**Aufgabe 1**:
Auf welchen Wert sank der Geschäftsklimaindex laut dem Textauszug über E-Handwerke und Corona Anfang April?
**Aufgabe 2**:
Entnimm dem Textauszug über E-Handwerke und Corona wörtlich die Stelle von „Im Vergleich zu“ bis einschließlich „vielfältiger Weise spürbar.“.

**Textauszug**:
================

E-Handwerke und Corona

Bild 1: Lothar Hellmann
Bild 1: Lothar Hellmann

Im Vergleich zu anderen Wirtschaftszweigen wie etwa dem Hotel- und Gaststättengewerbe ist das Elektrohandwerk bisher noch vergleichsweise glimpflich durch die Corona-Krise gekommen. Dennoch sind die Auswirkungen in vielfältiger Weise spürbar.

»de«: Die Wirtschaftslage im E-Handwerk war über viele Jahre exzellent und hat nun durch die Corona-Krise einen Dämpfer erhalten. Wie beurteilen Sie die aktuelle wirtschaftliche Situation der Branche?

L. Hellmann: Das lässt sich schwer sagen, weil die Situation sehr dynamisch ist. Wichtige Daten für eine Standortbestimmung hat jedoch unsere Sonderbefragung zur Corona-Krise geliefert, die wir Anfang April durchgeführt haben. Zu diesem Zeitpunkt wirkte sich der Shutdown bereits auf die Elektrohandwerke aus: Der Umsatz brach bei knapp 60 % der Betriebe ein, im Durchschnitt um 44 %. Als hilfreich erwies sich, dass ein Großteil der Betriebe über zum Teil recht umfangreiche Auftragspolster verfügte. Allerdings schmelzen diese Polster kontinuierlich ab. Deshalb gaben auch 53,9 % der Unternehmen an, in naher Zukunft staatliche Unterstützungsleistungen nutzen zu wollen. Auch gaben Betriebe an, dass sie vermehrt das In­strument der Kurzarbeit nutzen werden, wenn sich die Auftragslage nicht verbessert. Dass sich die Situation eingetrübt hat, zeigt unser Geschäftsklimaindex. Während dieser bei der nur vier Wochen zuvor durchgeführten Frühjahrskonjunkturumfrage noch bei erfreulichen 88,2 Punkten lag, sank er Anfang April auf 55,6 Punkte.

Diese Einschätzung liegt allerdings bereits mehrere Wochen zurück. Zwischenzeitlich wurden einige Shutdown-Maßnahmen wieder gelockert. Für die Wirtschaft brachte das bedingt Effekte, so konnten beispielsweise Ladengeschäfte mit kleinerer Verkaufsfläche wieder öffnen. Insgesamt ist mein Gefühl aber – der Trend, der sich bereits in der Befragung andeutete, hält an: Die Elektrohandwerke trifft es nicht so hart wie andere Branchen.

================

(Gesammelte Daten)
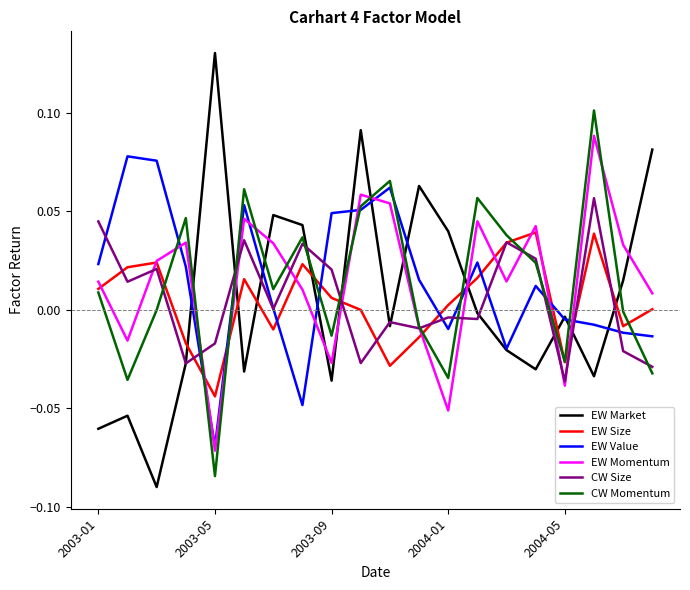

List the series in order of their peak value, lowest first.

EW Size, CW Size, EW Value, EW Momentum, CW Momentum, EW Market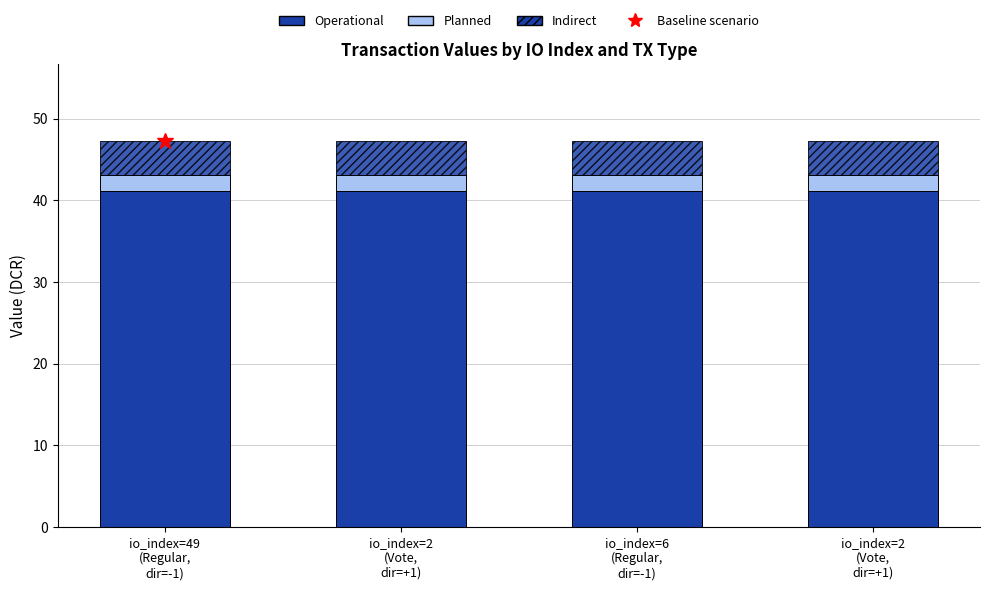

How many data points does each series have?

4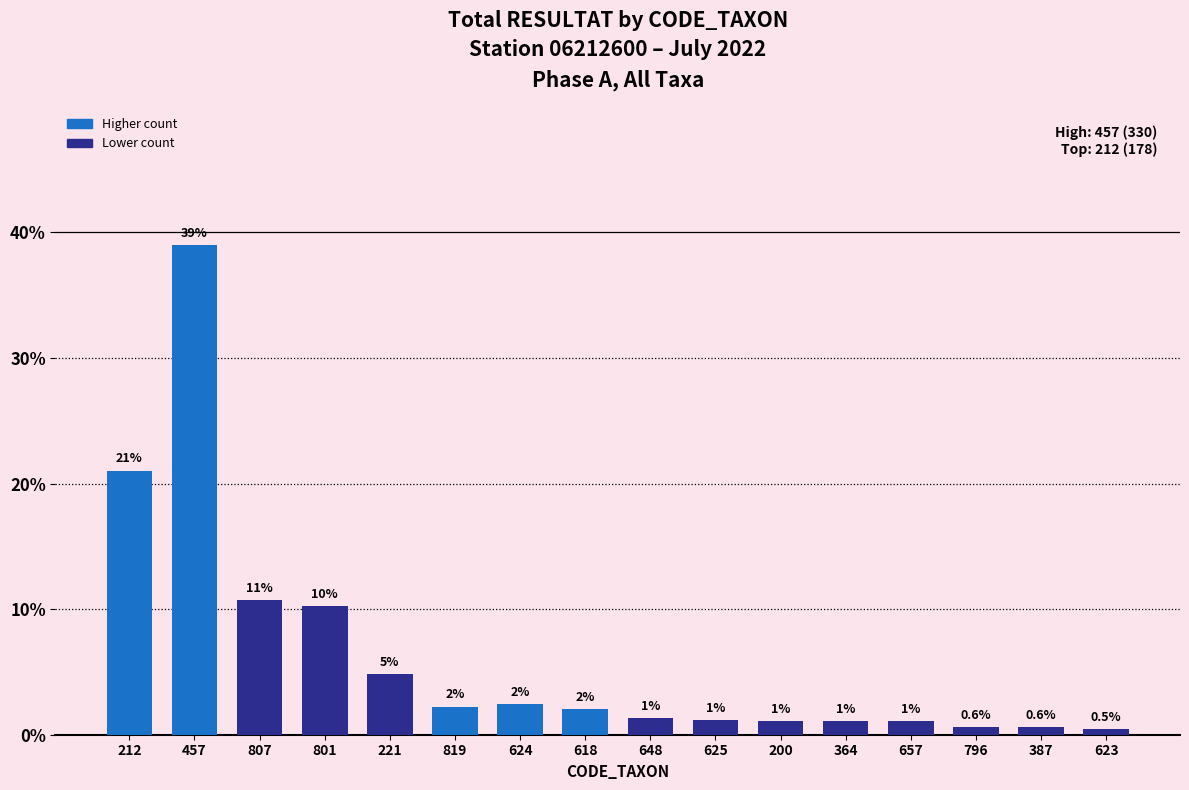

What position from the left is 801?

4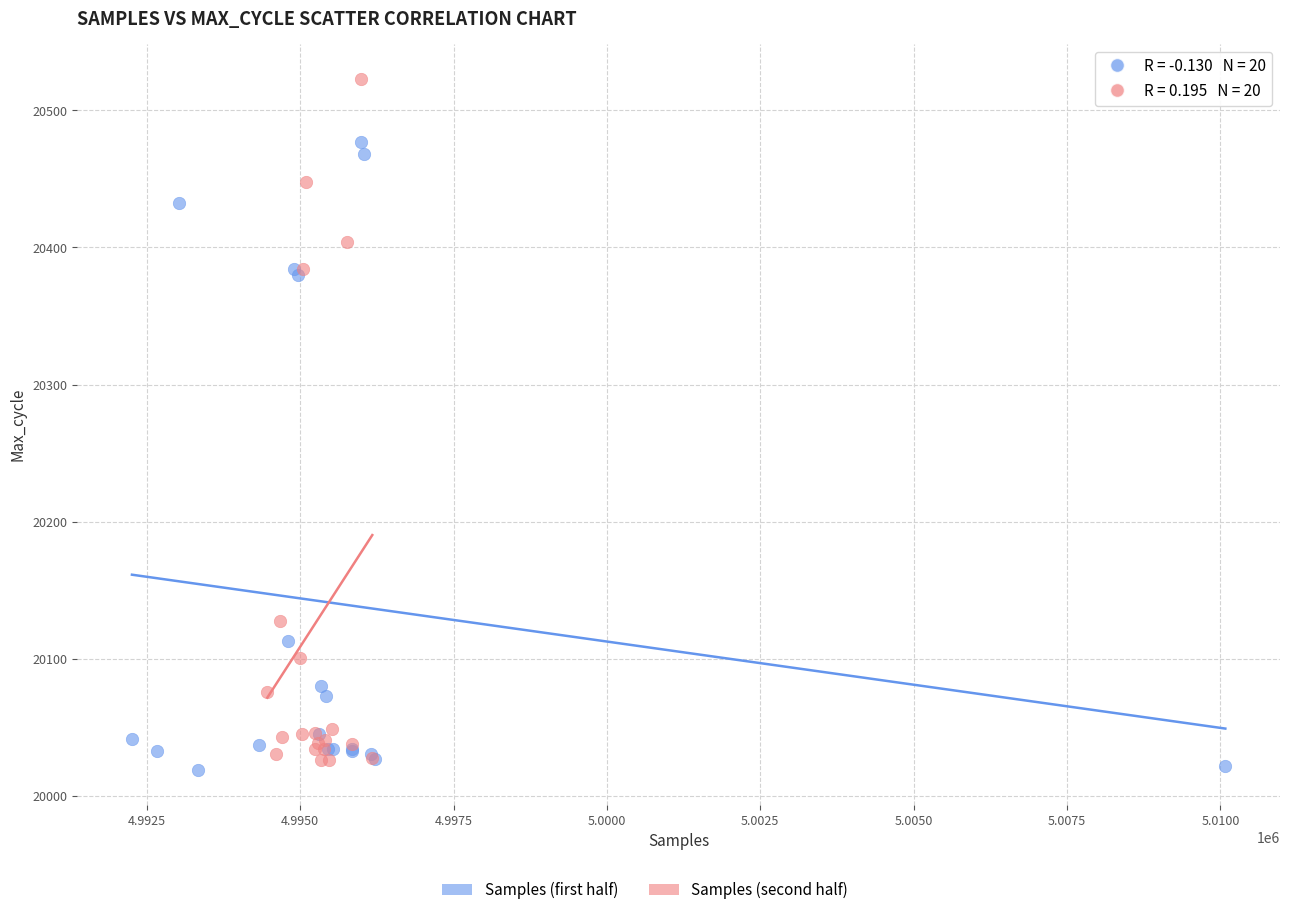

Which series reaches the minimum Y coordinate?

Samples (first half)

================

**Antwort 1**:
Auf 55,6 Punkte.

**Antwort 2**:
Im Vergleich zu anderen Wirtschaftszweigen wie etwa dem Hotel- und Gaststättengewerbe ist das Elektrohandwerk bisher noch vergleichsweise glimpflich durch die Corona-Krise gekommen. Dennoch sind die Auswirkungen in vielfältiger Weise spürbar.